Students at LVS Two choose one of four fishing vessels shown on the interactive monitor to fish on. They meet the captain and “go fishing.” Students will have information on each vessel’s capacity and cost to operate and use it along with information on fish location and from weather reports. They will factor in various data to decide how and where to fish.
At LVS Three, students will use materials and the monitor to figure out characteristics of the X fish.
Finally, LVS Four is a cylindrical tank, which will hold many live X fish for the students to observe and work on questions.
All the information students are feeding into their computers is organized by the “Wizard” who works in the large booth overlooking the two story learning center. The Wizard processes the information as the students develop it. At the end of the visit each student walks away with a CD made by the Wizard documenting his or her unique experience at the GMRI.
Students and the Institute will keep in touch via the Internet. The Wizard, with help from a computer program, will be able to send a student information in subjects in which the student has shown interest. Students can be connected through the website built for each of them.

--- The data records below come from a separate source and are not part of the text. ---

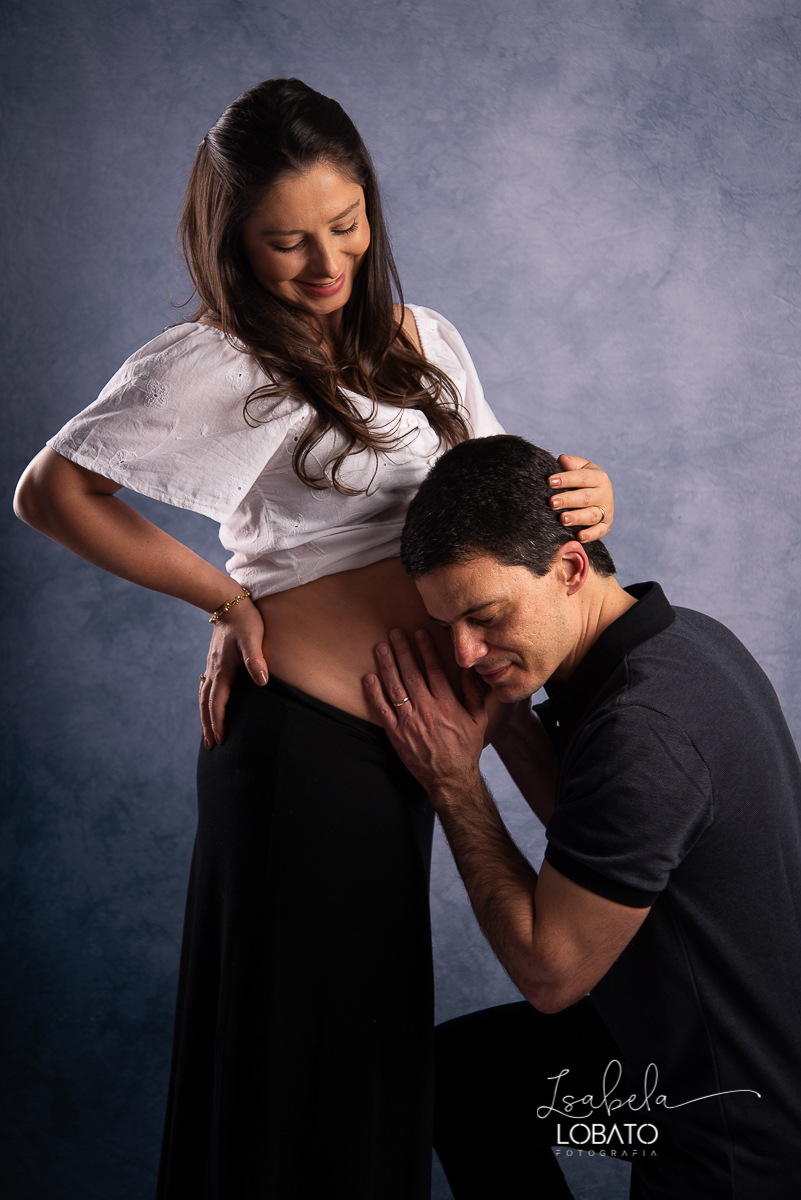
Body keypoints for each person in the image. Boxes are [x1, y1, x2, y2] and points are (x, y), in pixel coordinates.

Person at [13, 82, 615, 1198]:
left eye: (344, 227)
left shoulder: (427, 339)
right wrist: (221, 599)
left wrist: (587, 493)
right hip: (300, 757)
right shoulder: (226, 357)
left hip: (399, 757)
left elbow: (498, 499)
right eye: (287, 242)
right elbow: (52, 493)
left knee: (363, 1073)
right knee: (298, 1087)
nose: (325, 264)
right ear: (234, 241)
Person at [366, 434, 801, 1200]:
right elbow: (599, 826)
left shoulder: (643, 729)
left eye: (486, 615)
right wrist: (502, 719)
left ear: (568, 567)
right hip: (667, 1055)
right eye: (447, 628)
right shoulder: (683, 640)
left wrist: (454, 785)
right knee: (461, 1085)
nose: (464, 652)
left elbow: (550, 974)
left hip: (706, 1125)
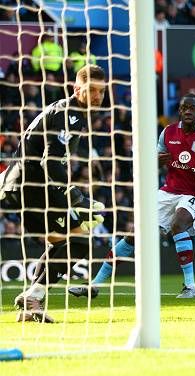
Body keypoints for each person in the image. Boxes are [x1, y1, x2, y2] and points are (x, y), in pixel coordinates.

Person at [69, 93, 195, 299]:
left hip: (194, 194)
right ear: (179, 111)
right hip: (168, 191)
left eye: (192, 108)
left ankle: (190, 286)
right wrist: (157, 160)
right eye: (184, 108)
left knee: (178, 223)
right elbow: (153, 160)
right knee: (133, 236)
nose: (188, 112)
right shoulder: (168, 133)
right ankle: (94, 285)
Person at [0, 65, 107, 322]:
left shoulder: (73, 114)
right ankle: (33, 297)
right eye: (91, 90)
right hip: (30, 186)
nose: (96, 97)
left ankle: (32, 301)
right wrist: (73, 196)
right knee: (78, 240)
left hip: (31, 185)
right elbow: (51, 161)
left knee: (70, 242)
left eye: (101, 92)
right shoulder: (67, 114)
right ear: (76, 88)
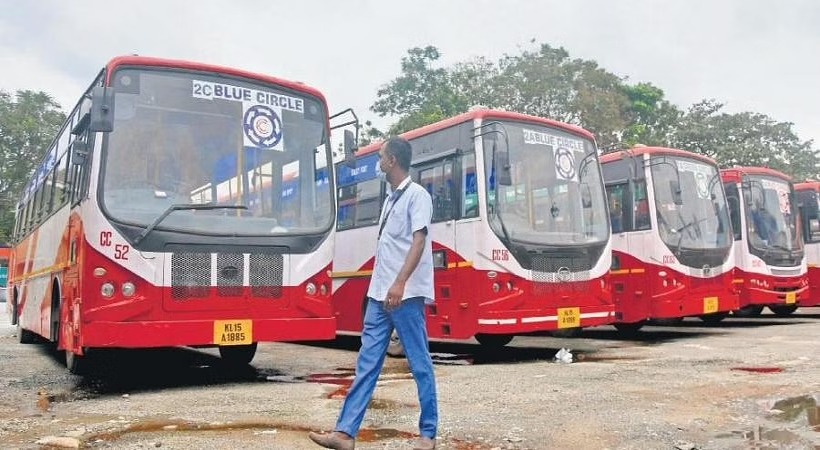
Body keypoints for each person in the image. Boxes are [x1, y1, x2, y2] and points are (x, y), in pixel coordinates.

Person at [309, 137, 438, 450]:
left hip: (404, 295)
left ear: (392, 160)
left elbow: (418, 242)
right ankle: (345, 433)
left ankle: (428, 434)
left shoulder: (417, 196)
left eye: (381, 156)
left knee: (419, 362)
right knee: (366, 363)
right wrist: (382, 288)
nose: (379, 161)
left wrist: (400, 283)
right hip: (379, 295)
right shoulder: (390, 199)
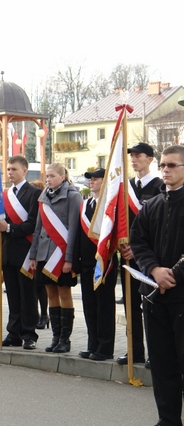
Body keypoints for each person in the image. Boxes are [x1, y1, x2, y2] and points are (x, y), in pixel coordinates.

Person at [130, 144, 184, 426]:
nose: (165, 170)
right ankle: (168, 421)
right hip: (154, 297)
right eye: (162, 165)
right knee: (162, 366)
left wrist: (173, 275)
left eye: (172, 165)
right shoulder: (152, 205)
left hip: (181, 295)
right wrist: (153, 269)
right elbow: (138, 241)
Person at [117, 142, 162, 367]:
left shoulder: (159, 186)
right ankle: (134, 350)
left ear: (150, 159)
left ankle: (156, 352)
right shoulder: (126, 187)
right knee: (131, 305)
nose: (133, 160)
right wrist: (120, 244)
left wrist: (138, 248)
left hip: (150, 257)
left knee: (151, 307)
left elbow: (159, 225)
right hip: (127, 256)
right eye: (132, 156)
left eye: (138, 156)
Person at [29, 163, 82, 353]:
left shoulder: (73, 196)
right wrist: (33, 255)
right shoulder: (43, 195)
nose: (48, 179)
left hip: (61, 254)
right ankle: (55, 337)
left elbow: (74, 229)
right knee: (50, 293)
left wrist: (69, 258)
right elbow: (38, 228)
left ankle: (65, 339)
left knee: (64, 293)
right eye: (47, 176)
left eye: (52, 176)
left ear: (62, 177)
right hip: (45, 253)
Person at [0, 156, 42, 349]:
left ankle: (29, 334)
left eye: (14, 169)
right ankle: (13, 333)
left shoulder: (34, 193)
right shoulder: (5, 195)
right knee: (13, 296)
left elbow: (32, 224)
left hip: (26, 252)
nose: (10, 172)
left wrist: (8, 228)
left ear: (24, 170)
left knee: (28, 296)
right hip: (8, 252)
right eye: (8, 169)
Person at [75, 168, 117, 361]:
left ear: (105, 181)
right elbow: (79, 234)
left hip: (104, 261)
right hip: (86, 262)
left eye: (95, 179)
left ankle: (105, 347)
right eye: (89, 179)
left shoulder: (109, 204)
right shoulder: (85, 205)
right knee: (89, 304)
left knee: (104, 305)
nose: (91, 182)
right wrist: (77, 259)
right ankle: (93, 344)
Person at [29, 179, 50, 329]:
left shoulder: (42, 205)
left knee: (39, 284)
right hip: (27, 245)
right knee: (32, 286)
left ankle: (43, 315)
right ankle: (35, 314)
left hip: (39, 246)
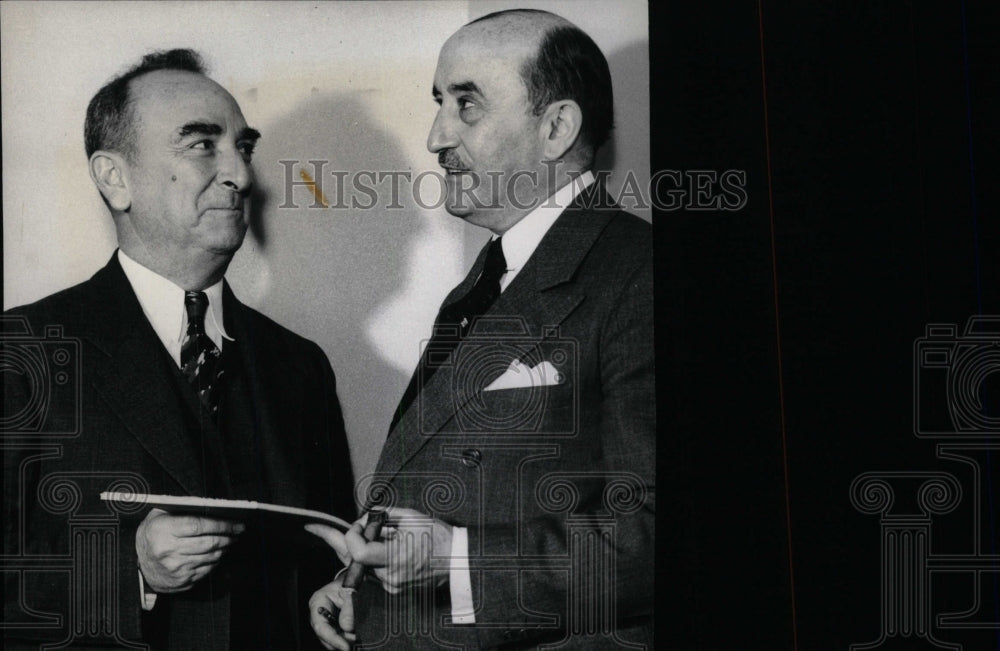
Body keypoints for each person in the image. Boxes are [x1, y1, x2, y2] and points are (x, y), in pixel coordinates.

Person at [308, 9, 654, 650]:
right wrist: (360, 584)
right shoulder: (485, 284)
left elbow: (657, 537)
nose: (437, 135)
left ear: (556, 128)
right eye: (440, 103)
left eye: (467, 105)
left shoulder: (638, 275)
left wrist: (456, 560)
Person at [2, 49, 355, 650]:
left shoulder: (301, 366)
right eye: (201, 145)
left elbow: (330, 561)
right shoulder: (22, 352)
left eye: (243, 147)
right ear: (115, 178)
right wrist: (128, 567)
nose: (242, 176)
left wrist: (344, 590)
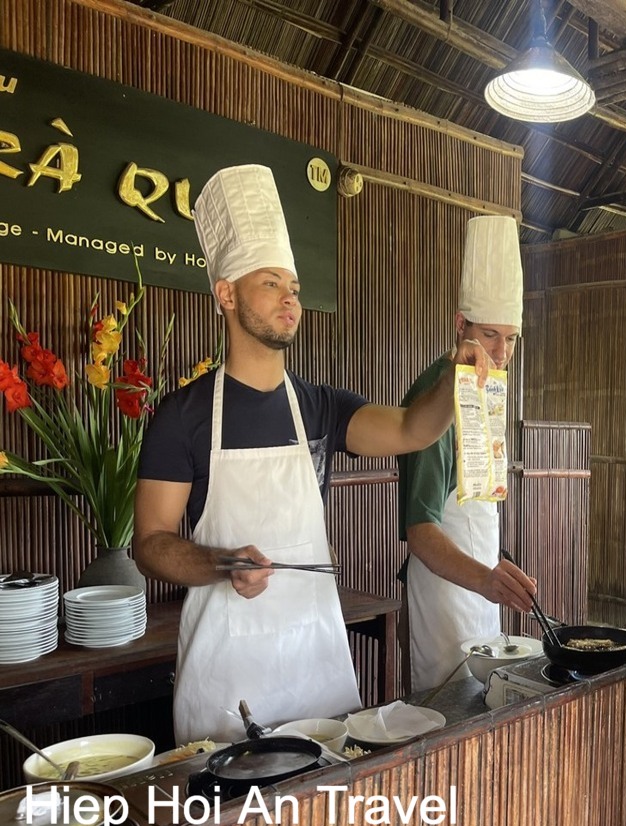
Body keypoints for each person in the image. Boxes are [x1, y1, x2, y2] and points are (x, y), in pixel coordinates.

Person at [134, 165, 491, 743]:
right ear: (226, 294)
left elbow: (411, 430)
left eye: (294, 288)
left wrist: (457, 374)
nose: (289, 299)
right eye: (271, 283)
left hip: (316, 663)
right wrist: (221, 564)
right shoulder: (183, 416)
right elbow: (150, 543)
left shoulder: (319, 407)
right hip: (229, 680)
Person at [398, 215, 536, 692]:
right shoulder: (437, 396)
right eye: (490, 335)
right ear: (461, 325)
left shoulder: (487, 390)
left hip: (481, 588)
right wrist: (485, 580)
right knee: (449, 709)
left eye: (511, 338)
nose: (501, 352)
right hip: (445, 597)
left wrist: (492, 577)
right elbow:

If two or three students in each group show particular interest, they can keep track of a blog showing what a marine scientist is thinking and doing every day.
The first groups of fifth and sixth graders are scheduled to arrive in late October. Lishness and his crew have prepared by bringing groups of campers over the summer to try out the program. This fall, several groups of fifth and sixth graders also have gone through the program, giving feedback on what works well and what needs fine tuning.
For summers, Lishness said, the institute is looking at ways of developing programs for families and for groups of teachers.
“We want to contribute to their elementary education in science literacy,” said Lishness. He said that elementary teachers don’t get a lot of science education training, and it’s wrong to blame the teachers if many of them are reluctant to tackle science.
“Our lofty goal is to get everyone one of those fifth or sixth graders here,” said Lishness, “and we will create the mechanics so that if they want to come we will be here.”